** TASK MATERIAL follows **

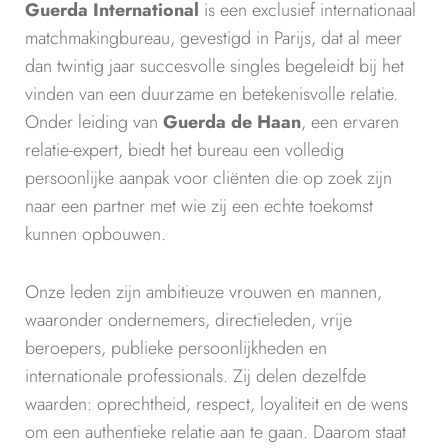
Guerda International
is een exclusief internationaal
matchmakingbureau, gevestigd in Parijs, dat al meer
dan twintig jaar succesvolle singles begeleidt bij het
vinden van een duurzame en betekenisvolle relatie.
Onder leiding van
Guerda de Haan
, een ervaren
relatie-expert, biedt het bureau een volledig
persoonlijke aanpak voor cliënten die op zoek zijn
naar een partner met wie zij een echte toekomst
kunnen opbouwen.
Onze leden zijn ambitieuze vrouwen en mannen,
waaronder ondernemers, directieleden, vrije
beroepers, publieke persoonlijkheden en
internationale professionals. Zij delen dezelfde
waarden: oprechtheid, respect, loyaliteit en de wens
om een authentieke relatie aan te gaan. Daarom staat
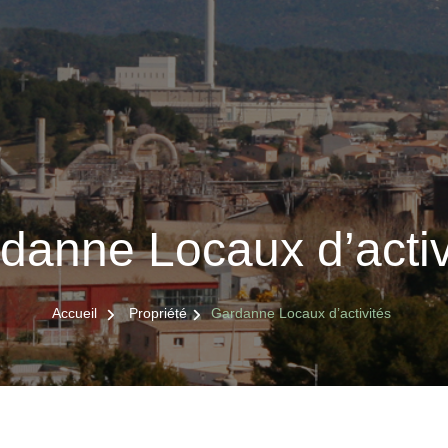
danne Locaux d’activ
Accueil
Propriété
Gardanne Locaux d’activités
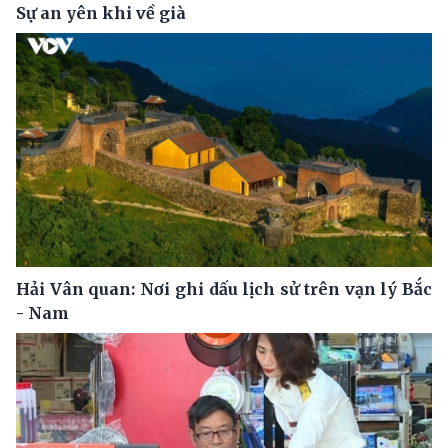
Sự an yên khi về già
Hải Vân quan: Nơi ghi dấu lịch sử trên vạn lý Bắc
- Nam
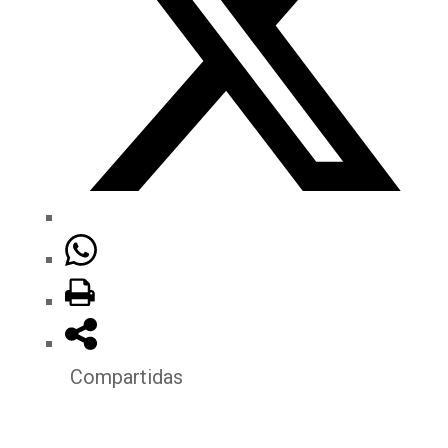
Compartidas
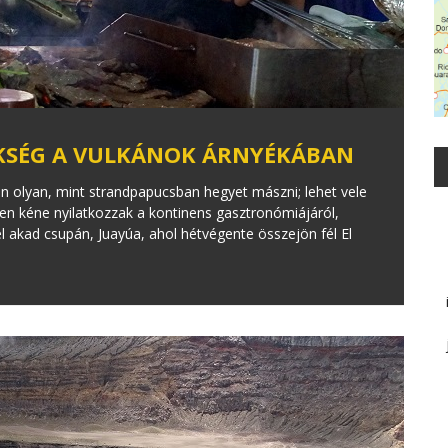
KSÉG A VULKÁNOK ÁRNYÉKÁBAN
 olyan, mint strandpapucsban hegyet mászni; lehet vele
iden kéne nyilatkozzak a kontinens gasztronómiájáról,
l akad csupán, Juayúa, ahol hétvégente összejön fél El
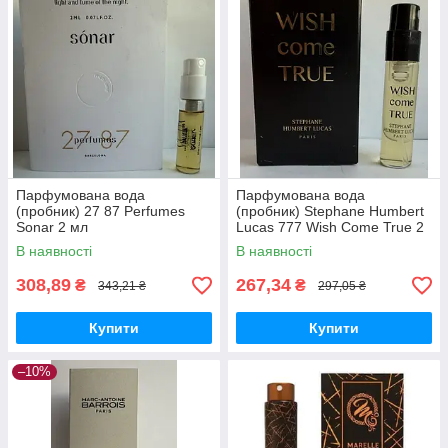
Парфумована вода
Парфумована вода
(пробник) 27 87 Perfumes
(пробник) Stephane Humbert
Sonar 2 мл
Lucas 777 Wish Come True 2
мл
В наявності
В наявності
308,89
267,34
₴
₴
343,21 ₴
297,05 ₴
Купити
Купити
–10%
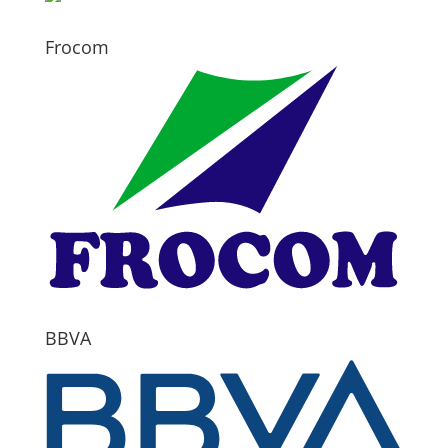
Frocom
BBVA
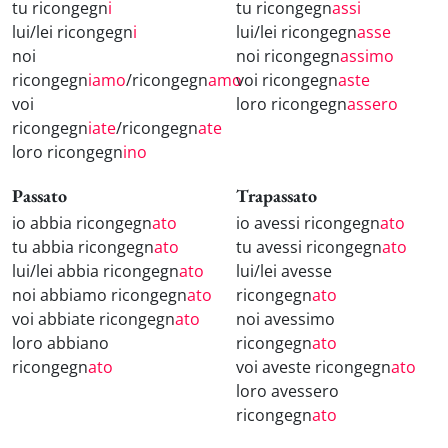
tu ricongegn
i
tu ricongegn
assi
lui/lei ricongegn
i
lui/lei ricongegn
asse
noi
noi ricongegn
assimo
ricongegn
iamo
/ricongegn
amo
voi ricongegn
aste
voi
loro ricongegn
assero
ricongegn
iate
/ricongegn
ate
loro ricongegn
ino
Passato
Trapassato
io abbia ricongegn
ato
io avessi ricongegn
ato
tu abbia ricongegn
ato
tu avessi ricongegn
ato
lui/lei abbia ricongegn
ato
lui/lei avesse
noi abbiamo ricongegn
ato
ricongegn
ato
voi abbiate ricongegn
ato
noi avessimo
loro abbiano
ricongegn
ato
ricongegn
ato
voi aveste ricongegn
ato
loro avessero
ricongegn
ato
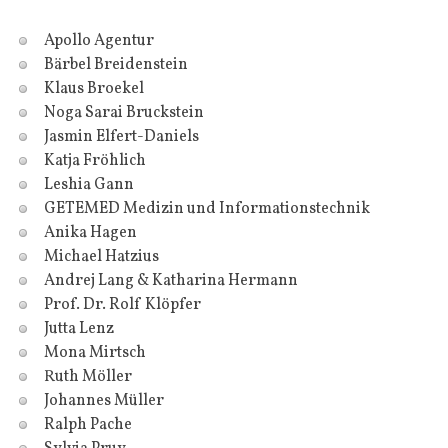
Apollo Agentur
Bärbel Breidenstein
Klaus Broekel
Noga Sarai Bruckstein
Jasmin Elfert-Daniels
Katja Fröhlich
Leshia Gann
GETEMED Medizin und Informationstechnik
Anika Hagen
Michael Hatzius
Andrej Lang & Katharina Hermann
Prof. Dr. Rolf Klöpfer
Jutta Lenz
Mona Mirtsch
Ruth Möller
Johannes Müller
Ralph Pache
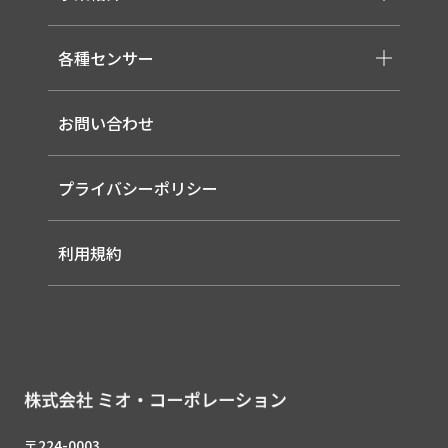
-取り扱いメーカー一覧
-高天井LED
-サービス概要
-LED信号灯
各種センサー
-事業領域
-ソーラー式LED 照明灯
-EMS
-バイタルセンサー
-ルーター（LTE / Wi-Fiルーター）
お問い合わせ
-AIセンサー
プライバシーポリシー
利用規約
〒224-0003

** End of TASK MATERIAL **

YOUR INSTRUCTIONS
Give again, word for word, only the lines that run from the top of the data above through the line with "relatie-expert, biedt het bureau een volledig". Drop the pictures.

ANSWER TO THE EXERCISE
Guerda International
is een exclusief internationaal
matchmakingbureau, gevestigd in Parijs, dat al meer
dan twintig jaar succesvolle singles begeleidt bij het
vinden van een duurzame en betekenisvolle relatie.
Onder leiding van
Guerda de Haan
, een ervaren
relatie-expert, biedt het bureau een volledig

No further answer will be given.